The Rohingya community must be taken on board in any repatriation process to Myanmar and problems concerning their basic rights including citizenship should be resolved beforehand, the community’s leaders demanded.
The persecuted community is also wary of China’s involvement in the process unless the Rohingya are consulted and Myanmar is pushed to prepare the grounds for their return.
“The Rohingya want to go home as early as possible… [However,] Myanmar did not create a conducive environment, nor is there any evidence that indicates a change of attitude,” Hla Myint, a senior member of the Arakan Rohingya National Organization (ARNO), told Anadolu Agency in an interview.
Last week, Myanmar agreed to calls by Bangladesh at a tripartite meeting facilitated by China to start the much-awaited repatriation of Rohingya in the second quarter of this year.
Bangladesh has pushed hard to begin the repatriation, but Myanmar has been delaying it, seeking time for logistical arrangements.
“Myanmar tries to foil the [repatriation] process through delaying tactics,” Myint confirmed, adding the Buddhist-majority country had assented in earlier agreements to repatriate the Rohingya refugees but failed.
Referring to China’s recent steps to facilitate the repatriation, he said the economic ties between China and Myanmar mean that “international crimes can continue unabated because profit is placed before people.”
“China is a regional superpower, economic tiger and neighbor of Myanmar.

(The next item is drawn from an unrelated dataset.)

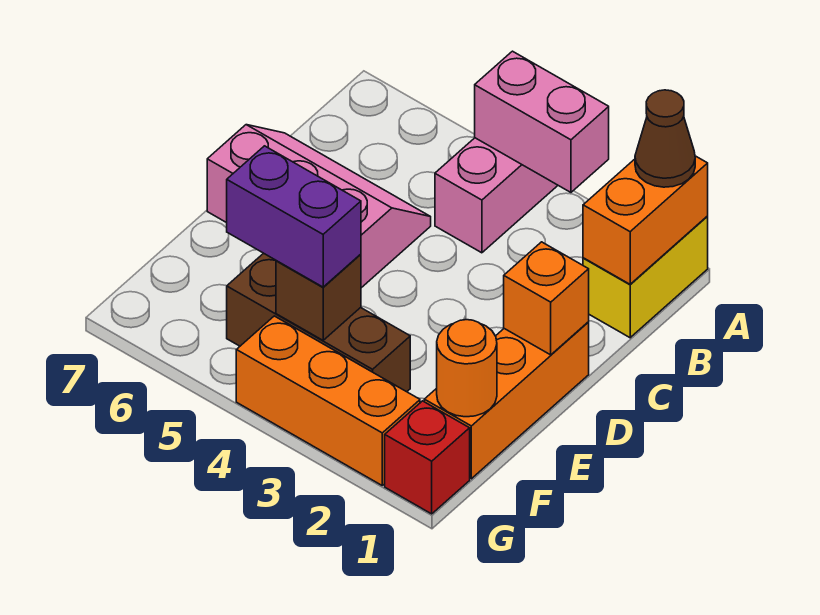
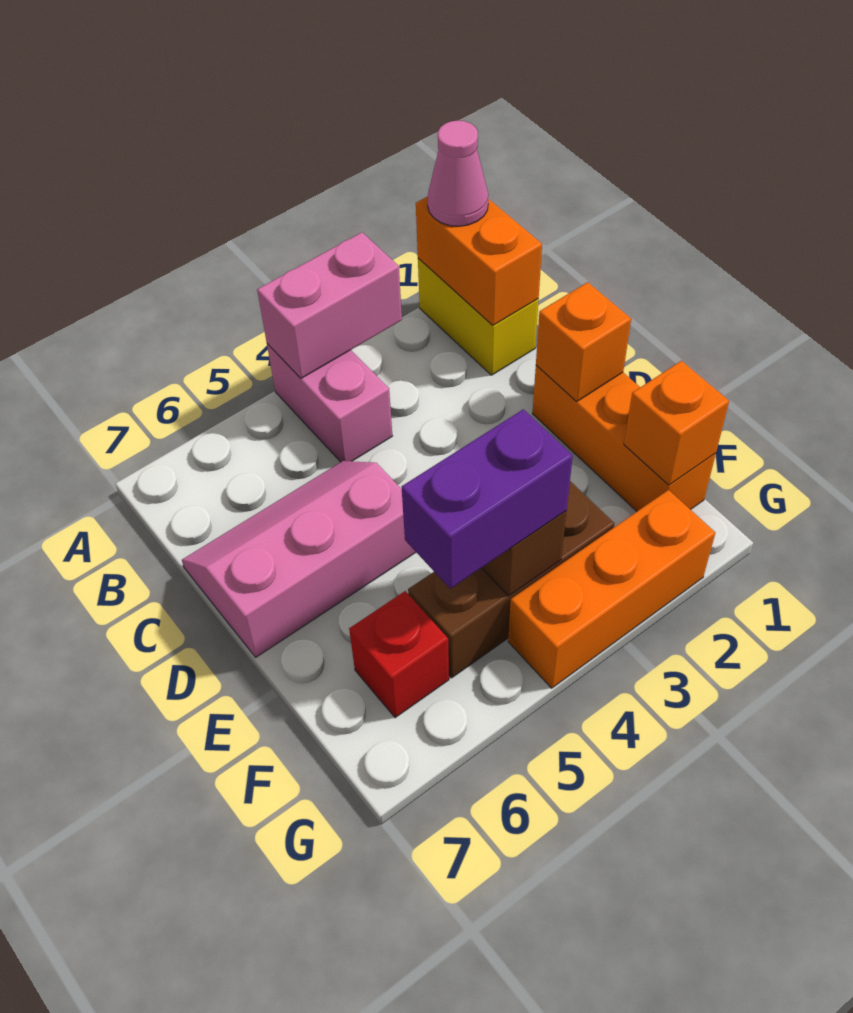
brown 1x1 cone [635,90,695,187] -> pink 1x1 cone [428,121,488,226]
orange 1x1 round brick [437,320,497,417] -> orange 1x1 brick [624,361,729,485]
red 1x1 brick [385,401,470,514] -> red 1x1 brick moved to [349,591,449,718]

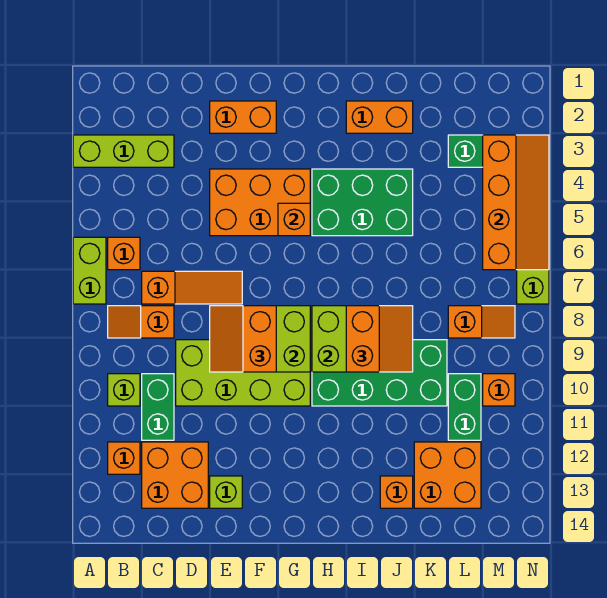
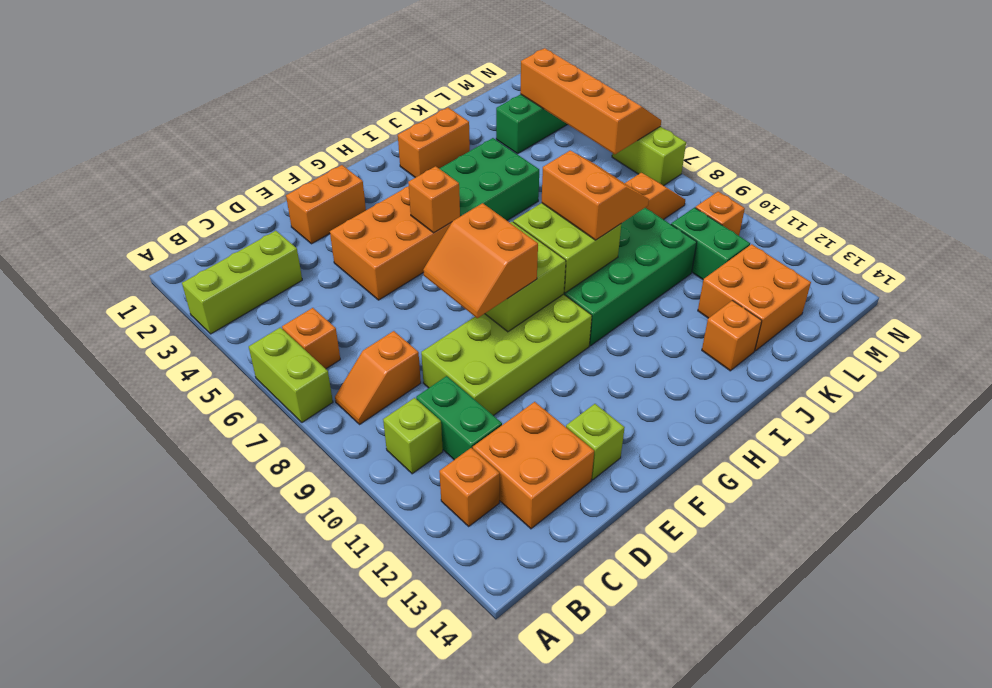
orange 1x3 slope [142,271,242,304] -> none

It has invested heavily in Myanmar. Its projects in Myanmar are not only economically important, but it is geo-politically very crucial,” he said.
However, he said “China can play a role in a transparent and inclusive mediation process and it can also address the Rohingya citizenship issue. But that is a big ‘if’.”
Kyaw Win, executive director of the Burma Human Rights Network, described the current steps taken for repatriation as a “very bad tool for resettlement.”
“We are concerned that some Rohingya feel pressured to return because the conditions of the camps are inadequate or because they fear Bangladesh may force them to go to the camps on Bhasan Char island,” Win said.